Мы встречались каждый день на море и не расставались до самого вечера, когда наступало время возвращаться в поселок, где я с отцом снимал комнату. Он не одобрял моих контактов с лагерем дикарей, а Эстер называл «дешевой шлюхой» и запрещал с ней встречаться.
Мне пришлось его обманывать: я говорил ему, что иду писать этюды в горы, а сам шел к Эстер и ее друзьям, – вечером возвращался, и мы вместе ужинали тем, что нам приготовила наша хозяйка, а я пытал его расспросами, что он думает о том, что услышал от моих новых друзей за этот день. Я отказывался верить в то, что мне он отвечал, так как это было слишком тривиально, чтобы быть правдой.
Наши мнения не совпадали ни по одному вопросу, но это нас обоих мало волновало: каждый был занят самим собой, – отточенный эгоизм моего родителя служил для меня всегда примером для подражания. Пока я соблюдал хотя бы внешне запрет отца и на словах подтверждал, что не общаюсь с хиппи, он делал вид, что всем доволен.

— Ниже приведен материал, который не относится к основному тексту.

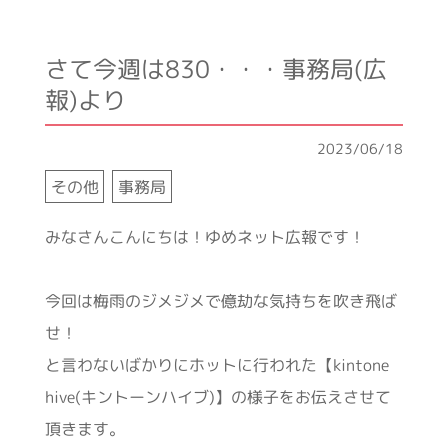
さて今週は830・・・事務局(広
報)より
2023/06/18
その他
事務局
みなさんこんにちは！ゆめネット広報です！
今回は梅雨のジメジメで億劫な気持ちを吹き飛ば
せ！
と言わないばかりにホットに行われた【kintone
hive(キントーンハイブ)】の様子をお伝えさせて
頂きます。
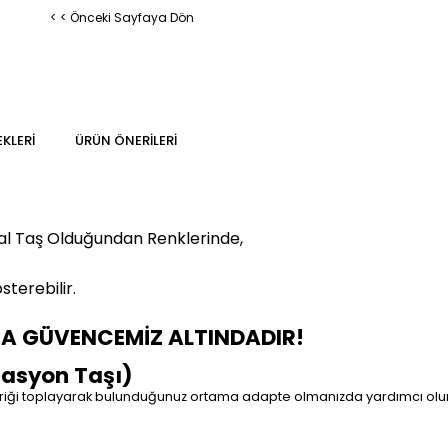
< < Önceki Sayfaya Dön
KLERI
ÜRÜN ÖNERILERI
al Taş Olduğundan Renklerinde,
sterebilir.
MA GÜVENCEMİZ ALTINDADIR!
asyon Taşı)
riği toplayarak bulunduğunuz ortama adapte olmanızda yardımcı olur. G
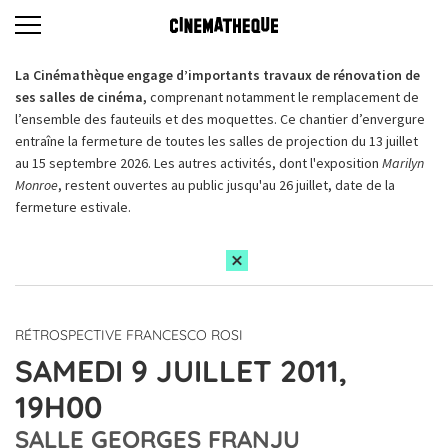
La Cinémathèque engage d’importants travaux de rénovation de
ses salles de cinéma,
comprenant notamment le remplacement de
l’ensemble des fauteuils et des moquettes. Ce chantier d’envergure
entraîne la fermeture de toutes les salles de projection du 13 juillet
au 15 septembre 2026. Les autres activités, dont l'exposition
Marilyn
Monroe
, restent ouvertes au public jusqu'au 26 juillet, date de la
fermeture estivale.
RÉTROSPECTIVE FRANCESCO ROSI
SAMEDI 9 JUILLET 2011,
19H00
SALLE GEORGES FRANJU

Итак, ничто не мешало мне изучать Эстер и ее внутренний мир, в котором, как выяснилось, водились тараканы размером с хорошую крысу: она виртуозно ругалась матом, считая, что это придает ей дополнительный шарм как филологу; у нее была какая-то просто резиновая личность – она могла натягивать на себя любую предложенную тему, эмоционально перестраиваясь, словно хамелеон, под новые обстоятельства; была убеждена, что является вампиром и пила кровь своих любовников, утверждая, что таким образом проявляется наивысшее самопожертвование во имя любви. Уже на второй день нашего общения предложила переспать, словно это ни к чему не обязывало: от неожиданности я отказался, тогда она попросила написать ее портрет, только обязательным условием поставила позировать обнаженной. В этом я не мог себе отказать, ведь красота действительно сводит с ума, а она была чертовски красива: чернявая, с желто-зелеными кошачьими глазами и гибким телом, – обладать ею ни с кем не делясь было верхом моих вожделений. Меня только пугала ее доступность, так как в этом было что-то неправильное: совершенства необходимо долго и мучительно добиваться.